Unlike past attempts, no tears formed even at extreme curvature. The membrane withstood over 10,000 bending cycles with high graphene coverage retained, far exceeding typical polymer films. The surprisingly robust performance results from synergies between the polymer intermediary layer and fibrous network support matrix surrounding the mechanically fragile graphene.
To enable selective molecular transport, the team introduced nanopores into the graphene via argon plasma etching. Tests revealed the nanoporous graphene membrane completely blocked liquid water permeation up to 5 bar pressure. This extraordinary impermeability results from water's surface tension within graphene's angstrom-scale pores. Yet the membrane demonstrated a remarkably high gas permeation over 6 orders of magnitude greater than commercial polymer films.
Specifically, the graphene membrane exhibited an ultra-high gas permeance of 8.6-23 L m-2 d-1 Pa-1 along with an exceptionally low water vapor transportation rate of 23-129 g m-2 d-1. This adjustable "breathing" performance mirrors stomata in plant leaves. Varying the plasma process tunes the nanopore density to tailor permeability as needed for different separations.

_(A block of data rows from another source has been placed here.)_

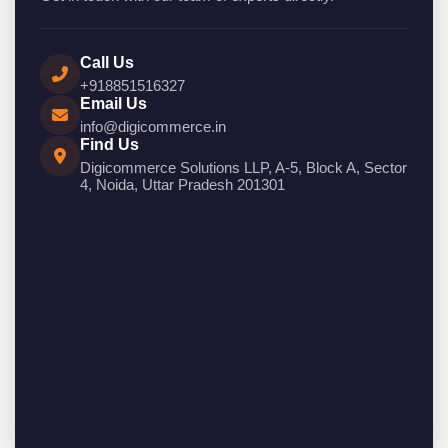
Call Us
+918851516327
Email Us
info@digicommerce.in
Find Us
Digicommerce Solutions LLP, A-5, Block A, Sector
4, Noida, Uttar Pradesh 201301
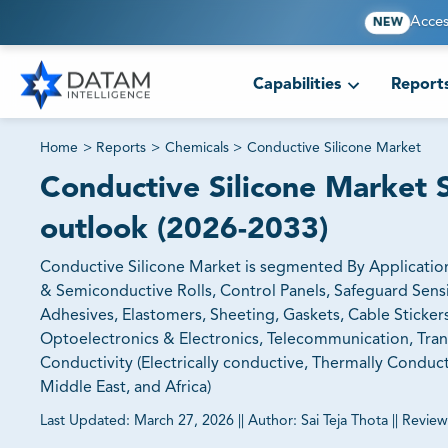
Acces
NEW
Capabilities
Report
Home
>
Reports
>
Chemicals
>
Conductive Silicone Market
Conductive Silicone Market S
outlook (2026-2033)
Conductive Silicone Market is segmented By Applicatio
& Semiconductive Rolls, Control Panels, Safeguard Sensi
Adhesives, Elastomers, Sheeting, Gaskets, Cable Sticker
Optoelectronics & Electronics, Telecommunication, Tran
Conductivity (Electrically conductive, Thermally Conduct
Middle East, and Africa)
Last Updated:
March 27, 2026
||
Author:
Sai Teja Thota
||
Review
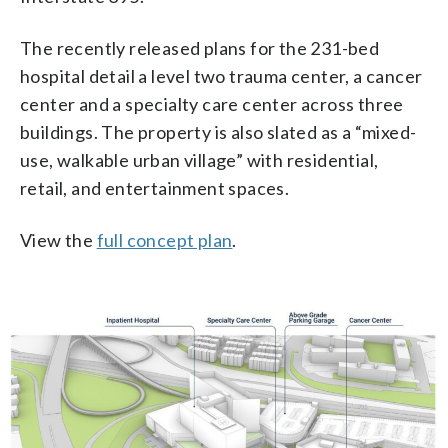
The recently released plans for the 231-bed
hospital detail a level two trauma center, a cancer
center and a specialty care center across three
buildings. The property is also slated as a “mixed-
use, walkable urban village” with residential,
retail, and entertainment spaces.
View the
full concept plan
.
1/3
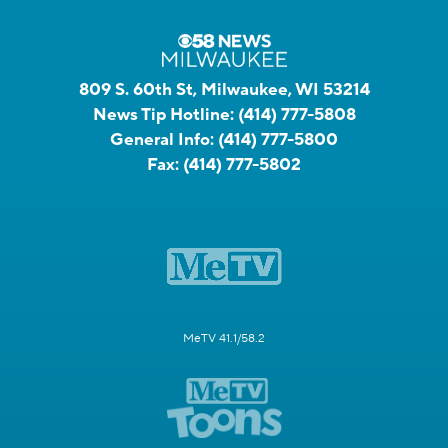
809 S. 60th St, Milwaukee, WI 53214
News Tip Hotline:
(414) 777-5808
General Info:
(414) 777-5800
Fax:
(414) 777-5802
MeTV 41.1/58.2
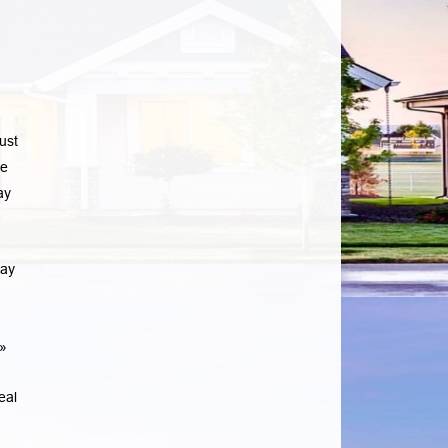
ust
he
ay
may
»
eal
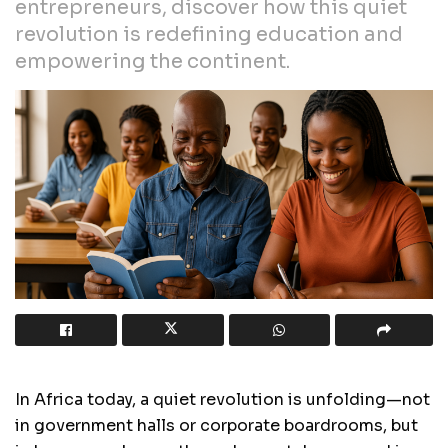
entrepreneurs, discover how this quiet
revolution is redefining education and
empowering the continent.
In Africa today, a quiet revolution is unfolding—not
in government halls or corporate boardrooms, but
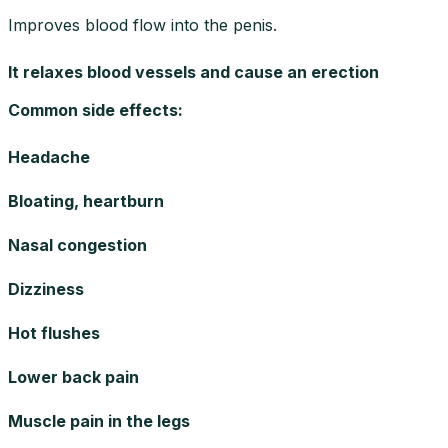
Improves blood flow into the penis.
It relaxes blood vessels and cause an erection
Common side effects
:
Headache
Bloating, heartburn
Nasal congestion
Dizziness
Hot flushes
Lower back pain
Muscle pain in the legs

The team's novel reinforced graphene membrane architecture overcame Achilles' heels that have long hindered real-world application of these promising materials. The improved scalable fabrication method and module integration capability mark a major milestone for deploying graphene membranes.
Looking ahead, the approach could be adapted for different 2D materials like molybdenum disulfide to expand options for membrane materials with desirable separation capabilities. The researchers underscored that their robust graphene membranes still require further development and testing before commercial viability. Nonetheless, their work provides a significant foundation and opens exciting prospects for next-generation membranes to make water purification far more energy efficient.